L’épidémie qu’on vit actuellement à conduit les gouvernements
à prendre des mesures autoritaires qui posent aussi question sur la politique. Qui
sont les penseurs accessibles qui ont réfléchi à ces questions ?
Montesquieu, Rousseau, qui sont un peu lointains, Marx dont on se méfie
aujourd’hui. Restent des gens comme Camus ou Orwell qui bénéficient du statut
de classiques, restent abordables et ont eu le mérite de ne pas céder aux
sirènes de l’idéologie.
Orwell plus que Camus encore parce que la politique est
l’affaire de sa vie, la matière de son écriture. Je cite dans la préface Pourquoi j’écris, un essai qui montre à
quel point Orwell est lucide dans sa pratique de l’écriture : « C’est
toujours là où je n’avais pas de visée politique que j’ai écrit des livres sans
vie. »
Oui Orwell rentre en collision avec les problématiques de
notre temps d’autant que depuis la généralisation d’internet, le monde de 1984 est devenu possible. La Chine de XI
jinping n’en semble pas si éloignée que ça. Orwell avec ses analyses
politiques, avec ses romans nous donne les clés pour comprendre ce monde.
Quelle lecture de La Ferme des animaux peuvent faire des
jeunes d’aujourd’hui pour lesquels la référence au système soviétique est nettement
moins présente ? Peut-on justement (faut-il ?) déconnecter le texte
de son contexte ?
La première réaction des élèves à qui l’on met la Ferme des animaux entre les mains est
une réaction de rejet.
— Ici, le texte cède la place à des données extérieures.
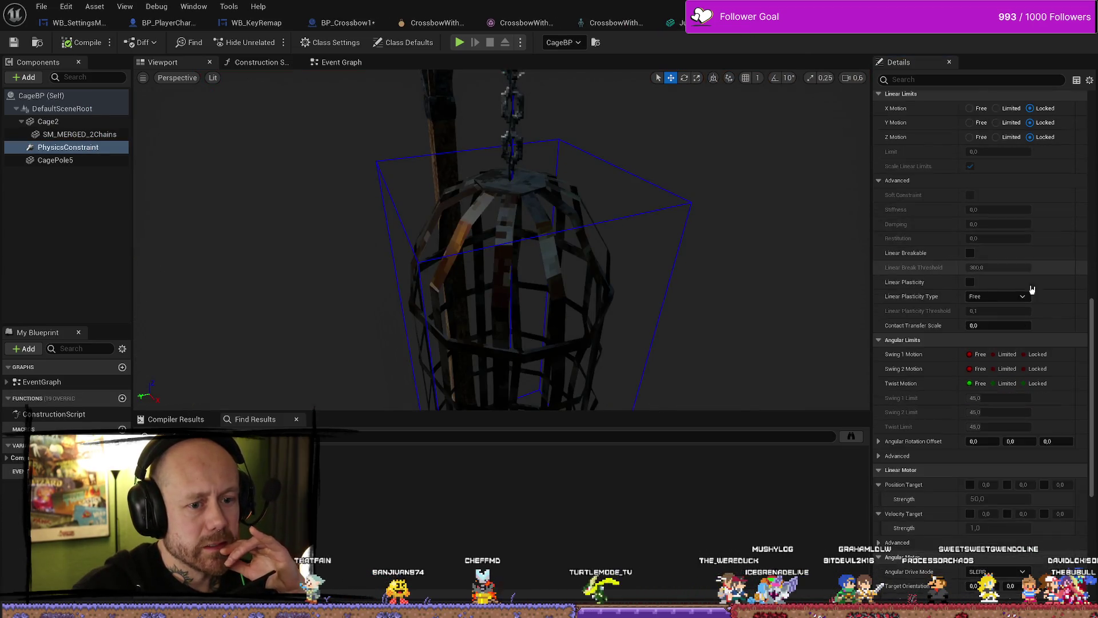
scroll(981, 311, "down", 5)
scroll(981, 312, "down", 4)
Oh un livre de bébé… Le professeur qui veut faire lire
la Ferme des animaux est tout de
suite obligé de se justifier. Je suis assez reconnaissant aux éditions du Livre
de Poche Jeunese car ils ont trouvé une couverture attractive qui va nous
faciliter la tâche. Le regard de Napoléon qui embrase le monde est inquiétant à
souhait et montre tout de suite qu’on n’a pas affaire à une simple histoire
d’animaux.
Faut-il contextualiser ? Il y a deux écoles à ce sujet
et personnellement je n’ai pas de religion sur la question. J’ai fait mes
études à l’époque où le structuralisme dominait dans les universités, époque où
l’on ne se préoccupait peu du contexte où l’on pensait pouvoir démontrer la
littérarité d’une œuvre en observant les structures récurrentes, l’architecture
savante de l’œuvre. La vulgarisation du structuralisme, les schémas narratifs
qu’on n’interprète pas, les schémas actantiels sont un peu dévalorisés. Il
n’empêche que, pratiquée avec intelligence, c’est une méthode qui montre
quelque chose.
Le schéma narratif selon lequel les cochons dupent les autres
animaux est à peu près le même tout au long du livre, simplement les cochons
deviennent de plus en plus gros, de plus en plus forts et leurs mensonges se
font de plus en plus gros. On peut passer par ce type d’analyse et arriver je
pense à dégager la substance de l’œuvre qui vise finalement à dénoncer le
mensonge en politique.
Maintenant rapporter le texte à son contexte est évidemment
utile, on prend toujours plaisir à faire trouver les parallèles qui existent
entre Napoléon et Staline, Boxeur et Stakhanov, Major et Marx, Boule de Neige
et Trotsky. C’est utile, je pense qu’il faut ramener cette lecture à
l’expérience qu’Orwell a eu de la guerre d’Espagne au désenchantement qui
l’accompagne. Simon Leys dans un essai paradoxal qu’il intitulera Orwell ou l’horreur de la politique
montre comment Orwell, (je crois que je le raconte aussi dans la préface) a
pris conscience de la duplicité des staliniens. Alors que les républicains se
replient en Catalogne, les staliniens en profitent pour éliminer les
trotskistes, et cette tromperie qui fait l’objet d’un des plus beau livre
d’Orwell, Hommage à la Catalogne,
explique aussi que l’écrivain ait eu besoin de solder ses comptes avec Staline.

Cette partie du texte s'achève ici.